▶ [DIRECTIONS FOR THIS TASK] Where does the word "Actor" show up in the data? Please find each such line and copy it.

---------- RECORDS ----------

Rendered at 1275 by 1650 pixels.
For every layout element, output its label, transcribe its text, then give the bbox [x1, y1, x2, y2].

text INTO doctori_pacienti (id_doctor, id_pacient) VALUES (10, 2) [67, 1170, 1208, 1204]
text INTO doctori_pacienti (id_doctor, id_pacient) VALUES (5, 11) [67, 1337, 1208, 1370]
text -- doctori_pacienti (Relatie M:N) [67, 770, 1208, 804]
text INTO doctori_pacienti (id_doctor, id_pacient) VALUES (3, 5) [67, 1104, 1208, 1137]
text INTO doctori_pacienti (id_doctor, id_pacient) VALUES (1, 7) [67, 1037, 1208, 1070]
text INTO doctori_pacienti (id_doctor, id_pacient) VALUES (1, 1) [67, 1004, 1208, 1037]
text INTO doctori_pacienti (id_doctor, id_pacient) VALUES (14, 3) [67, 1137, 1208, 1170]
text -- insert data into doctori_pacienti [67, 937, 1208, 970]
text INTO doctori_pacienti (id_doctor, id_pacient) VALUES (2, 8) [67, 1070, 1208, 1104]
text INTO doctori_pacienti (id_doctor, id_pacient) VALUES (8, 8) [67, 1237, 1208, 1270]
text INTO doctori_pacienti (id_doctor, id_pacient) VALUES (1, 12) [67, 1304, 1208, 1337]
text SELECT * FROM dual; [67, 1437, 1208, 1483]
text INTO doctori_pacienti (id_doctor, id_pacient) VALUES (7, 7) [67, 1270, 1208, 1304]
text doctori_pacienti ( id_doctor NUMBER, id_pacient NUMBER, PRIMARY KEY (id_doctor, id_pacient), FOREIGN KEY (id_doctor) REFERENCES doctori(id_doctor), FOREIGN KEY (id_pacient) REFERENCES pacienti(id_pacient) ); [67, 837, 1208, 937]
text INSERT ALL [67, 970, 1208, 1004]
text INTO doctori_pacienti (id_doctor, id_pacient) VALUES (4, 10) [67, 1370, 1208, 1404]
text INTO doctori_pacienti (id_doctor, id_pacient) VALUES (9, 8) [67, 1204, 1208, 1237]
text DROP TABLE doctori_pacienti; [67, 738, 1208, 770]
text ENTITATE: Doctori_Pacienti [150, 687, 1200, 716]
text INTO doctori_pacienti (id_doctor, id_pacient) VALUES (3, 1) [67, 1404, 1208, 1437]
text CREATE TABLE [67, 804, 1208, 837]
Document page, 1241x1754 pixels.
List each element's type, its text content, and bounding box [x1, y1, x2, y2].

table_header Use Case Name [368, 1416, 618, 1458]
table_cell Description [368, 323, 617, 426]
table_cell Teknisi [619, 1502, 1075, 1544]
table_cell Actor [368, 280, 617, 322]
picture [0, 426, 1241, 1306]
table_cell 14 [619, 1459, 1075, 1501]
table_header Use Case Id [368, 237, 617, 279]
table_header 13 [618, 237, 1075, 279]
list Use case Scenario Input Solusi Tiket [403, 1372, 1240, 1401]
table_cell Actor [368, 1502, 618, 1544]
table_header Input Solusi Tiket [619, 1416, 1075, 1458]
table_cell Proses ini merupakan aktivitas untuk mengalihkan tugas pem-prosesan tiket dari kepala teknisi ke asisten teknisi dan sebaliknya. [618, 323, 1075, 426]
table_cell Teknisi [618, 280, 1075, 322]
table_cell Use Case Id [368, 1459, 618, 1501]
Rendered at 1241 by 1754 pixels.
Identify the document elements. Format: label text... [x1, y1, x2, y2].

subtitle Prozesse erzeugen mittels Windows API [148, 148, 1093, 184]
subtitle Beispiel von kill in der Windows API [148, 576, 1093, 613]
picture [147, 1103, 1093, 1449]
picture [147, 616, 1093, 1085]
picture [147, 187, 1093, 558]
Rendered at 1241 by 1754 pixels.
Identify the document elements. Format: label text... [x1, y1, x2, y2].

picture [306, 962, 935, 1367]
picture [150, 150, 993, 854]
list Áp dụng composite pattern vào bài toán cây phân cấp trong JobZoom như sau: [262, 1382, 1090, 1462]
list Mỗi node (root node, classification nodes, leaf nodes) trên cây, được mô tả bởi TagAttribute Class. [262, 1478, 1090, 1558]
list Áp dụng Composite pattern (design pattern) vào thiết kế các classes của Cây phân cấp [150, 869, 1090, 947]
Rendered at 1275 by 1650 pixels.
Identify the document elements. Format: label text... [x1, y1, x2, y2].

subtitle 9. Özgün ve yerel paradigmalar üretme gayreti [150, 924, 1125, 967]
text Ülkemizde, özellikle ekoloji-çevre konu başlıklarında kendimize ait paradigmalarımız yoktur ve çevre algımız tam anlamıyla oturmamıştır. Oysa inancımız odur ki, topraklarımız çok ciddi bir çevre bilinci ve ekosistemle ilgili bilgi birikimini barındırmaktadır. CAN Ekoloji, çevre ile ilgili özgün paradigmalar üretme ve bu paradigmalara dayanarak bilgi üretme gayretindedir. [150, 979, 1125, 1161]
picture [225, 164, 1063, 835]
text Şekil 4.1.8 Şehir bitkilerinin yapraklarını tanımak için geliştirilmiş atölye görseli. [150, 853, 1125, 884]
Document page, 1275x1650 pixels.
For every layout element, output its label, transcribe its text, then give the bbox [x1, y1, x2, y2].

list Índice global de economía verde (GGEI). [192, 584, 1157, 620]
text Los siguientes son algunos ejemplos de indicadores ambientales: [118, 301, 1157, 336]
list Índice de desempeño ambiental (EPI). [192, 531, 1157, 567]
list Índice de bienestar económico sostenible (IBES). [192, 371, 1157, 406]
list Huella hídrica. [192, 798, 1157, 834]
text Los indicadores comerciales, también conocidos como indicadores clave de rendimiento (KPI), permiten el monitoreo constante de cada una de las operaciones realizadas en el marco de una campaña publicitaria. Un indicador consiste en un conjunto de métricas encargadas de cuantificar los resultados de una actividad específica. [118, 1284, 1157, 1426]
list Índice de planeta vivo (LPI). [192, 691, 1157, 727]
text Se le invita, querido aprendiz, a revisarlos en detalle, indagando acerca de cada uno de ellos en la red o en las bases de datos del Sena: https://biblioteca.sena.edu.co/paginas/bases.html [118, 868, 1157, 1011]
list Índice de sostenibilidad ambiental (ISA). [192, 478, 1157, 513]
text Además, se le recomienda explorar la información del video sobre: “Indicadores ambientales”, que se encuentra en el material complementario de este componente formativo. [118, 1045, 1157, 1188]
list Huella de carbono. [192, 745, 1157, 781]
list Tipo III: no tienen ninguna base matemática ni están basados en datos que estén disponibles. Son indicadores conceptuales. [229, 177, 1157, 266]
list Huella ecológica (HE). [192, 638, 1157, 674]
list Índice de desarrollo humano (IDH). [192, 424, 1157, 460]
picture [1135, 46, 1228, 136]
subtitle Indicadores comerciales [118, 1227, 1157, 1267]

----------

▶ [EXERCISE SOLUTION]
table_cell Actor [368, 280, 617, 322]
table_cell Actor [368, 1502, 618, 1544]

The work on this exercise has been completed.